1.5. La pose

1.5.1 La technique de pose

1.5.1.1 La pose A broquettes

L’essor de la jeune industrie du papier peint ne peut se faire sans créer un marché, ce qui a pour corollaire une activité apparemment nouvelle : la pose. La forme la plus simple consiste à fixer le papier avec seulement des broquettes522 : Jean Michel Papillon, dans ses « Additions historiques et importantes » à son Traité de 1766, faisant allusion à l’arrivée sur le marché de papiers imprimés en détrempe conseille

‘de les attacher simplement avec des broquettes comme de la tapisserie sans les coler sur le mur 523 ; ’

la méthode était couramment utilisée en Angleterre dans la première moitié du XVIIIe siècle, deux textes, l’un de 1700, l’autre de 1735 la recommandent524 et plusieurs loges du théâtre de Drottingholm (Suède), décorées peu après 1766, possèdent encore des papiers peints posés de cette manière (ill° 7.1)525. S’en rapproche la pose avec des baguettes, dorées (ill° 7. 2) ou non, que l’on retrouve souvent utilisée pour les papiers tontisses dans les annonces de vente, comme celle-ci, dans le Journal général de France en date du 30 mars 1780526 :

‘A vendre environ 9 aunes de cours de papier tontisse, cramoisi, et 150 pieds de baguettes dorées.’

Ces baguettes pouvaient être de bois, mais aussi de papier mâché.
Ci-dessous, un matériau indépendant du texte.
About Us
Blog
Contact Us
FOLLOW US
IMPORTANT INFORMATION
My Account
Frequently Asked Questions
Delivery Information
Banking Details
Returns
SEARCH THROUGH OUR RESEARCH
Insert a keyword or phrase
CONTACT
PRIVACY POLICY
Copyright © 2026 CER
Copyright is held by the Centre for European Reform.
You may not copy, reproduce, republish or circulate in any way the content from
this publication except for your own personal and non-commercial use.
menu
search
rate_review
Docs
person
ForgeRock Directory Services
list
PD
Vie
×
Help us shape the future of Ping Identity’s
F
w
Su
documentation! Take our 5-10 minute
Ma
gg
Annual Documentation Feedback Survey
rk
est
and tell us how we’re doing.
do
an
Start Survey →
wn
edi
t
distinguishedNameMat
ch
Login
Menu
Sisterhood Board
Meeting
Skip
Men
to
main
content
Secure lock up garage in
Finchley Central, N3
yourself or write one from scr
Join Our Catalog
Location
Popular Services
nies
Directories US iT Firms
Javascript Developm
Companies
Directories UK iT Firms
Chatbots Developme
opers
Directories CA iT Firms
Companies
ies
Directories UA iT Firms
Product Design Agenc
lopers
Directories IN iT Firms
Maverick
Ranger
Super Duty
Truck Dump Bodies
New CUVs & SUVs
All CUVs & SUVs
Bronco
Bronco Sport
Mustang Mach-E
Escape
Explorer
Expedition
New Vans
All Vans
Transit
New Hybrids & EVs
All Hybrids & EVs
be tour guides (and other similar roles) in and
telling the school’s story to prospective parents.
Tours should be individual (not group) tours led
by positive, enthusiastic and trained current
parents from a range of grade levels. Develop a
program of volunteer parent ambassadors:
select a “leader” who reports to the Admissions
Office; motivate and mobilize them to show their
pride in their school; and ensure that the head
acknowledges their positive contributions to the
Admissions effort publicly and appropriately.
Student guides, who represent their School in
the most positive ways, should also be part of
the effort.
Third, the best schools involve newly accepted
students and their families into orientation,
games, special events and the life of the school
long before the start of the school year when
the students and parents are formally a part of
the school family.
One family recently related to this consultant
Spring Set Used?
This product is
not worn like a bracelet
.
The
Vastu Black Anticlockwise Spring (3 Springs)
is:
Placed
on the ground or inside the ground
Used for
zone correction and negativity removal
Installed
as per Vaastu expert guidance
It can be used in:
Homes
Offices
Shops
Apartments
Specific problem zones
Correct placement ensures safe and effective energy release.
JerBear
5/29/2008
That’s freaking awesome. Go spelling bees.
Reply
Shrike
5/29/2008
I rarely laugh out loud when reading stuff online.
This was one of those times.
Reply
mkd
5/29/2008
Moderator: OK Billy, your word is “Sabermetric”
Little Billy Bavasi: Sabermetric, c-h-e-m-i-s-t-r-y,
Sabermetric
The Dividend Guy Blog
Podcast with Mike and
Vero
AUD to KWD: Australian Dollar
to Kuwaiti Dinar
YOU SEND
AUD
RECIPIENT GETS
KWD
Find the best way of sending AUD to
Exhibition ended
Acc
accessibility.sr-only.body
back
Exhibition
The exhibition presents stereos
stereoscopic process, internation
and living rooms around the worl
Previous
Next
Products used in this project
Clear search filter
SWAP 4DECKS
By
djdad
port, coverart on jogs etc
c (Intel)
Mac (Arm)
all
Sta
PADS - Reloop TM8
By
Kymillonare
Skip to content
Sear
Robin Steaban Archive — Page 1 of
Pourtant, ces méthodes restent l’exception : en fait, on sait coller du papier sur le mur depuis la fin du XVIIe siècle, puisque on utilisait cette méthode pour poser des papiers peints chinois dans les résidences de l’élite à travers l’Europe527. Les Anglais ont fait de même avec leur production d’après ce qui a été conservé in situ (ill° 2. 1)528. De son côté, Jean Baptiste Réveillon a souvent raconté529 comment il a lui-même débuté dans le métier en 1753 en posant les « papiers d’Angleterre » de Lord Abermale dans sa maison de Passy. Par ailleurs, peu après, vers 1759, Jean-Michel Papillon démontre, par ses dessins à la plume et au lavis, comment poser ses papiers de tapisserie, imprimés à la feuille : on regrette seulement que ces dessins, jamais publiés par Diderot, aient perdu les « 3 cahiers épais, in folio, d’un caractère fort menu530 » qui les légendaient. Dans les années qui suivent, la technique de pose ne change guère, quoique les feuilles soient remplacées par des rouleaux. On peut donc se fonder sur ces documents, tout en faisant appel aux mentions diverses qui peuvent compléter ces données premières. Les nombreux exemples de pose pour la Maison du Roi dans les années 1764-1791 permettent d’élargir nos connaissances dans ce domaine. Mais ce sont surtout les exemples conservés en place ou démontés qui nous apportent le plus d’informations. Par ailleurs, dans les archives de la manufacture Nicolas Dollfus & Cie, puis de ses successeurs apparaissent quelques chantiers bien documentés. Nous ne pouvons que regretter l’absence dommageable d’un traité précis : une fois de plus, nous sommes devant des données qui ne se transmettaient que par apprentissage et qu’apparemment, personne n’a pris le soin de transcrire. Du moins, ces différentes sources nous permettent-elles de suivre pas à pas les étapes de la pose au XVIIIe siècle.

Notes
522.

On entend par broquettes des clous à tête plate.

523.

Papillon 1776 (manuscrit additif non publié, 1776a, Bibliothèque nationale)

524.

Rosamn 1992, p. 10-11. Cet ouvrage est le seul à développer les techniques de pose.

525.

Doc° MPP, dossier Drottingholm.

526.

On en trouve de nombreux exemples cités dans Havard 1887, art. papier peint.

527.

Wappenschmidt 1989,

528.

Si les flockpapers anglais sont fixés par des pointes en haut et en bas, ils sont collés sur toute leur longueur, cf. Rosaman 1992, p. 11-12.

529.

En particulier dans son Exposé justificatif de 1789.

530.

Clouzot (Henri) Le papier peint au début du XVIIIe siècle « A l’enseigne du Papillon » Renaissance de l’art français et industrries de luxe, avril 1925, p ; 149-160.